Avec la rigueur de l'analyse et la recherche, Fernando Martínez Heredia nous signale en premier lieu le rôle de la Révolution Haïtienne dans l'histoire de notre continent. Il valorise que la grande leçon d'il y a deux siècles est que seulement la violence révolutionnaire a pu être efficace pour obtenir que les individus et les groupes sociaux refusent et transcendent leur situation de colonisés ou leur condition servile et agissent en conséquence, pour qu’ils soient très subversifs dans leurs pratiques, qu’ils se sacrifient, qu’ils persistent pendant les circonstances les plus difficiles, qu’ils s'organisent militairement et politiquement, qu’ils surpassent jusqu'où cela a été nécessaire les divisions dans les castes qu’ils avaient et dans les idées et les sentiments correspondants, qu’ils changent ou se rééduquent eux-mêmes en bonne mesure, qu’ils créent de nouvelles institutions et des relations, qu’ils vainquent leurs ennemis et qu’ils instituent des pays qui seraient reconnus et appréciés comme tels et des masses de personnes qui étaient ou aspiraient à être leurs citoyens.

 

La présence d'immigrants français à La Havane métropolitaine (1901-1930) de Michael Cobiella García, chercheur de la Fondation Fernando Ortiz aborde une des vagues migratrices qui est profondément en relation avec l'histoire sociopolitique, économique et ethnoculturel de Cuba durant les époques moderne et contemporaine.

 

Dans Les Arts, la Docteur Graziella Pogolotti dans son article Technocratie, humanisme et culture nous invite à la réflexion sur la nécessité de s’engager dans la refondation nécessaire de l'humanisme qui n'est pas une pure spéculation des rêveurs.
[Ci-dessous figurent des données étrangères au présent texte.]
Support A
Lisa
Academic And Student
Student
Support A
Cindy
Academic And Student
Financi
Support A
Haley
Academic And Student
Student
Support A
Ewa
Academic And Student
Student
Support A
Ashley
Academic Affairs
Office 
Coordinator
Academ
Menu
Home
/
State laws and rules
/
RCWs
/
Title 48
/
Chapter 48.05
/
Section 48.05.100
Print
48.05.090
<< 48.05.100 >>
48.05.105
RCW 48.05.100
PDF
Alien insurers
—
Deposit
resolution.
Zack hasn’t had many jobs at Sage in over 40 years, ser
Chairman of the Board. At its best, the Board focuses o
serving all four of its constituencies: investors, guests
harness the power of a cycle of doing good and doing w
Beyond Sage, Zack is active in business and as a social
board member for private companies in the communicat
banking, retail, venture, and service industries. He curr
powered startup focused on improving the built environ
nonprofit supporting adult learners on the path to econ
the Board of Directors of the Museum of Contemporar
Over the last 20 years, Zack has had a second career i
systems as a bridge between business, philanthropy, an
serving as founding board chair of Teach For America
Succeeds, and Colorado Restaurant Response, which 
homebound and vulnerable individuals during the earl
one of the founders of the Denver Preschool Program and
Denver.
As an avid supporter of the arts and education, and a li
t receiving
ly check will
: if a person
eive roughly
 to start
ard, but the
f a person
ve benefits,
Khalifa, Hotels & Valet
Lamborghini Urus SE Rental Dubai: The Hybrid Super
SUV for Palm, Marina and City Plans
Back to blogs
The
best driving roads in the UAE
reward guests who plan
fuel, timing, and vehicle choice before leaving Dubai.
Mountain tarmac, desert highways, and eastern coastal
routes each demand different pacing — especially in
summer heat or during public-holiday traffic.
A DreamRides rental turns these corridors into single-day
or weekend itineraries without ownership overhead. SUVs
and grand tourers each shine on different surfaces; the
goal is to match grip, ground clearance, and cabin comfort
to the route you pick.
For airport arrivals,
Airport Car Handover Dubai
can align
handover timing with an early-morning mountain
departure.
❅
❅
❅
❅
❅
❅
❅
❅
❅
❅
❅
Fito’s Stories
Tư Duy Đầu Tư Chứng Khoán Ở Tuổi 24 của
Elle souligne que la culture est la mémoire vivante des peuples, porteuse de son devenir historique, de son imaginaire, de ses croyances, de ses valeurs et de ses coutumes, de son identité.

 

La journaliste et critique d'art Virginia Alberdi accentue la répercussion de l'œuvre d’Antonio Vidal, Prix National des Arts Plastiques 1999. Un homme qui, pour son œuvre et sa propre personne, constitue un témoignage vivant de la façon dont se créolise, avec des caractéristiques propres, un des mouvements esthétiques d'une plus grande amplitude dans les arts plastiques du XXème siècle, il devient une référence indispensable de l'art abstrait cubain.

 

Le dramaturge et écrivain Nicolás Dorr présente le plus récent film du réalisateur Lester Hamlet, basé sur l'œuvre théâtrale La Casa Vieja d'Abelardo Estorino. Selon Nicolás Dorr, ce fut, sans aucun doute, la première pièce combative et interrogative du théâtre révolutionnaire cubain.

 

Dans la section Lire Martí nous continuons avec la onzième partie de la chronique La Fête de la Statue de la Liberté.